The historic Aug W. Smith Building houses apartments on its upper floors.

The Aug W. Smith Building

 

Several dozen Spartans, along with Spartanburg Methodist College’s downtown space and a popular coffee shop now call it home, but for over 90 years, the Aug W. Smith Building has been a presence on the corner of Main and Liberty Streets.  For much of that time, The Aug W. Smith Company was one of the leading department stores in Spartanburg.
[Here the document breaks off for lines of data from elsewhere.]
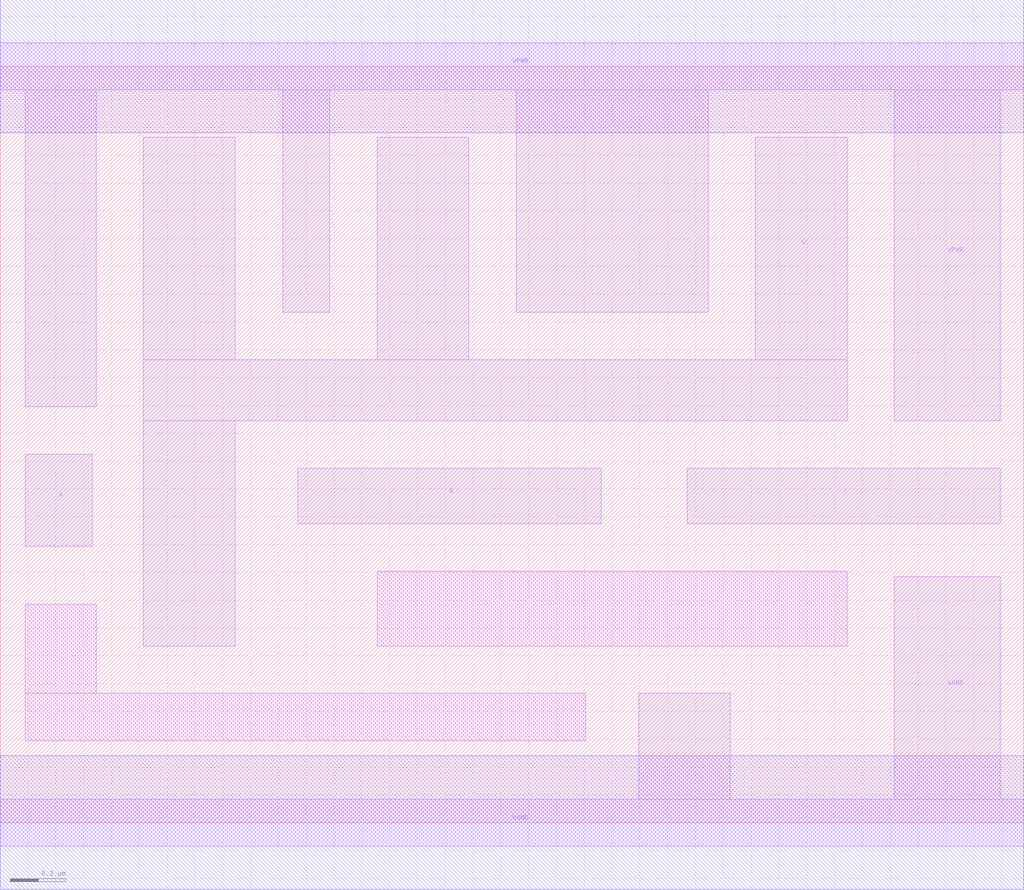
<source format=lef>
# Copyright 2020 The SkyWater PDK Authors
#
# Licensed under the Apache License, Version 2.0 (the "License");
# you may not use this file except in compliance with the License.
# You may obtain a copy of the License at
#
#     https://www.apache.org/licenses/LICENSE-2.0
#
# Unless required by applicable law or agreed to in writing, software
# distributed under the License is distributed on an "AS IS" BASIS,
# WITHOUT WARRANTIES OR CONDITIONS OF ANY KIND, either express or implied.
# See the License for the specific language governing permissions and
# limitations under the License.
#
# SPDX-License-Identifier: Apache-2.0

VERSION 5.5 ;
NAMESCASESENSITIVE ON ;
BUSBITCHARS "[]" ;
DIVIDERCHAR "/" ;
MACRO sky130_fd_sc_hd__nand3_2
  CLASS CORE ;
  SOURCE USER ;
  ORIGIN  0.000000  0.000000 ;
  SIZE  3.680000 BY  2.720000 ;
  SYMMETRY X Y R90 ;
  SITE unithd ;
  PIN A
    ANTENNAGATEAREA  0.495000 ;
    DIRECTION INPUT ;
    USE SIGNAL ;
    PORT
      LAYER li1 ;
        RECT 0.090000 0.995000 0.330000 1.325000 ;
    END
  END A
  PIN B
    ANTENNAGATEAREA  0.495000 ;
    DIRECTION INPUT ;
    USE SIGNAL ;
    PORT
      LAYER li1 ;
        RECT 1.070000 1.075000 2.160000 1.275000 ;
    END
  END B
  PIN C
    ANTENNAGATEAREA  0.495000 ;
    DIRECTION INPUT ;
    USE SIGNAL ;
    PORT
      LAYER li1 ;
        RECT 2.470000 1.075000 3.595000 1.275000 ;
    END
  END C
  PIN Y
    ANTENNADIFFAREA  0.985500 ;
    DIRECTION OUTPUT ;
    USE SIGNAL ;
    PORT
      LAYER li1 ;
        RECT 0.515000 0.635000 0.845000 1.445000 ;
        RECT 0.515000 1.445000 3.045000 1.665000 ;
        RECT 0.515000 1.665000 0.845000 2.465000 ;
        RECT 1.355000 1.665000 1.685000 2.465000 ;
        RECT 2.715000 1.665000 3.045000 2.465000 ;
    END
  END Y
  PIN VGND
    DIRECTION INOUT ;
    SHAPE ABUTMENT ;
    USE GROUND ;
    PORT
      LAYER li1 ;
        RECT 0.000000 -0.085000 3.680000 0.085000 ;
        RECT 2.295000  0.085000 2.625000 0.465000 ;
        RECT 3.215000  0.085000 3.595000 0.885000 ;
    END
    PORT
      LAYER met1 ;
        RECT 0.000000 -0.240000 3.680000 0.240000 ;
    END
  END VGND
  PIN VNB
    DIRECTION INOUT ;
    USE GROUND ;
    PORT
    END
  END VNB
  PIN VPB
    DIRECTION INOUT ;
    USE POWER ;
    PORT
    END
  END VPB
  PIN VPWR
    DIRECTION INOUT ;
    SHAPE ABUTMENT ;
    USE POWER ;
    PORT
      LAYER li1 ;
        RECT 0.000000 2.635000 3.680000 2.805000 ;
        RECT 0.090000 1.495000 0.345000 2.635000 ;
        RECT 1.015000 1.835000 1.185000 2.635000 ;
        RECT 1.855000 1.835000 2.545000 2.635000 ;
        RECT 3.215000 1.445000 3.595000 2.635000 ;
    END
    PORT
      LAYER met1 ;
        RECT 0.000000 2.480000 3.680000 2.960000 ;
    END
  END VPWR
  OBS
    LAYER li1 ;
      RECT 0.090000 0.295000 2.105000 0.465000 ;
      RECT 0.090000 0.465000 0.345000 0.785000 ;
      RECT 1.355000 0.635000 3.045000 0.905000 ;
  END
END sky130_fd_sc_hd__nand3_2
END LIBRARY

</source>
Founded in Abbeville in 1890, the Aug W. Smith Company moved to Spartanburg in 1900.  Its founder, Augustus Wardlaw Smith, was also a textile investor.   In its first decades in Spartanburg, it operated out of a store on East Main Street where Belk was later located.  In the 1920s, the store’s management and the city worked out what we might today call a development agreement; the store would move further east on Main Street if the City would widen the street.  So, in 1925, the Aug W. Smith Company moved into a new, 3-story (with mezzanine) steel and concrete structure.

Aug Smith was best known for their women’s department along with shoes, accessories, and housewares, and they initially did not sell men’s clothing. It was a stylish place to shop, and for many women in the community, a good place to work.   One daughter of an employee remembered her mother working in the millinery department, making hats for all of the fashionable women of Spartanburg.  Perhaps the store’s heyday was in the 1950s and 1960s.  They added a men’s department in 1950, and by 1960 had expanded eastward into neighboring buildings.  The store added a children’s department and a larger men’s and boy’s department.
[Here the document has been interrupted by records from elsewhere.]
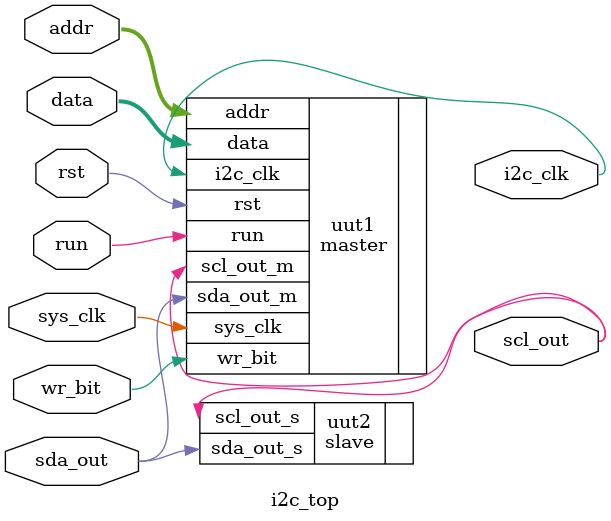
<source format=sv>
`include "I2C_MASTER.sv"
`include "I2C_SLAVE.sv"

module i2c_top(
		input 	sys_clk,
		input 	rst,
  		input 	[7:0] data,
  		input 	[7:0] addr,
		input 	wr_bit,
		input 	run,
		output	scl_out,
		inout	sda_out,
  		output bit	i2c_clk
		
		);



master uut1(
	.sys_clk  	(sys_clk),
	.rst     	(rst),
	.data    	(data),
	.addr     	(addr),
  	.wr_bit   	(wr_bit),
	.run     	(run),      	           
	.scl_out_m	(scl_out),
  	.sda_out_m	(sda_out),
  	.i2c_clk	(i2c_clk)
);

slave uut2(
  	.scl_out_s(scl_out),
	.sda_out_s(sda_out)
	);

	endmodule

</source>
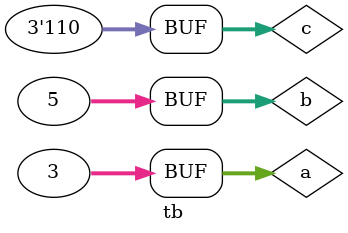
<source format=v>
`include "alu.v"
`timescale 1ns/1ps
module tb;

    reg[31 : 0] a, b;
    reg [2 : 0] c;

    ALU dut(.SrcA(a), .SrcB(b), .ALUControl(c));


    initial begin
        $dumpfile("testbench.vcd");
        $dumpvars(0, tb);

        a = 2;
        b = 3;
        c = 2;
        #5;
        a = 3;
        b = 5;
        c = 6;
        #10;

    end

endmodule
</source>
Many older Spartans have fond memories of the annual Christmas displays in the store’s windows.  Artist James H. “Buck” Buchanan built the first display in 1946, using the poem “Twas the Night Before Christmas” as his theme. The first display was lost before it could be displayed again, because the store didn’t have any place to store it.  In 1956, Buchanan re-created it, and the store spared no expense so that he could get it just right.  Watching the eight scenes appear in the store’s front windows a few weeks before Christmas each year became a community tradition.  The store considered it a community service to put the display in their windows rather than merchandise.

Spartanburg’s attempt to keep up with the times may have unintentionally helped bring an end to the Aug W. Smith Company.  By the 1970s, downtown Spartanburg had entered a period of decline, and all of the old department stores suffered through hard times.  In an effort to help, the city created a pedestrian mall along Main Street that opened in November 1974.  In 1980, with many of the stores struggling, the paper noted that “customer acceptance has not been what the city council hoped it would be.”  City officials also cited poor economic times as well as the opening of the enclosed mall on the west side as part of the problem.

Aug Smith’s last profitable year was 1976, two years after the Main Street Mall opened.  Two additional stores opened in the 1970s, one in Westgate Mall in 1975, and another in the Hillcrest Shopping Center in 1976.  In 1980, the store’s new management reaffirmed its commitment to the historic downtown store, even announcing plans to revamp it.  However, the re-vamp must not have worked, because by early 1982, the Main Street Mall store had closed.  Within two years, the other two stores had closed and the Aug W. Smith Company, a Spartanburg institution for eighty years, was no more.

After Aug Smith closed its doors, Bishop Furniture moved to the building from its previous location on South Church St.  According to the Herald-Journal, the store spent some $237,000 on the renovation, and opened in June 1984.  Bishop Furniture continued to operate out of part of the Aug Smith Building until around 2011.

The recent redevelopment and expansion of the Aug Smith building has brought new life to an old structure, making it a home for downtown residents who now share in the Aug Smith Building’s century-long tradition.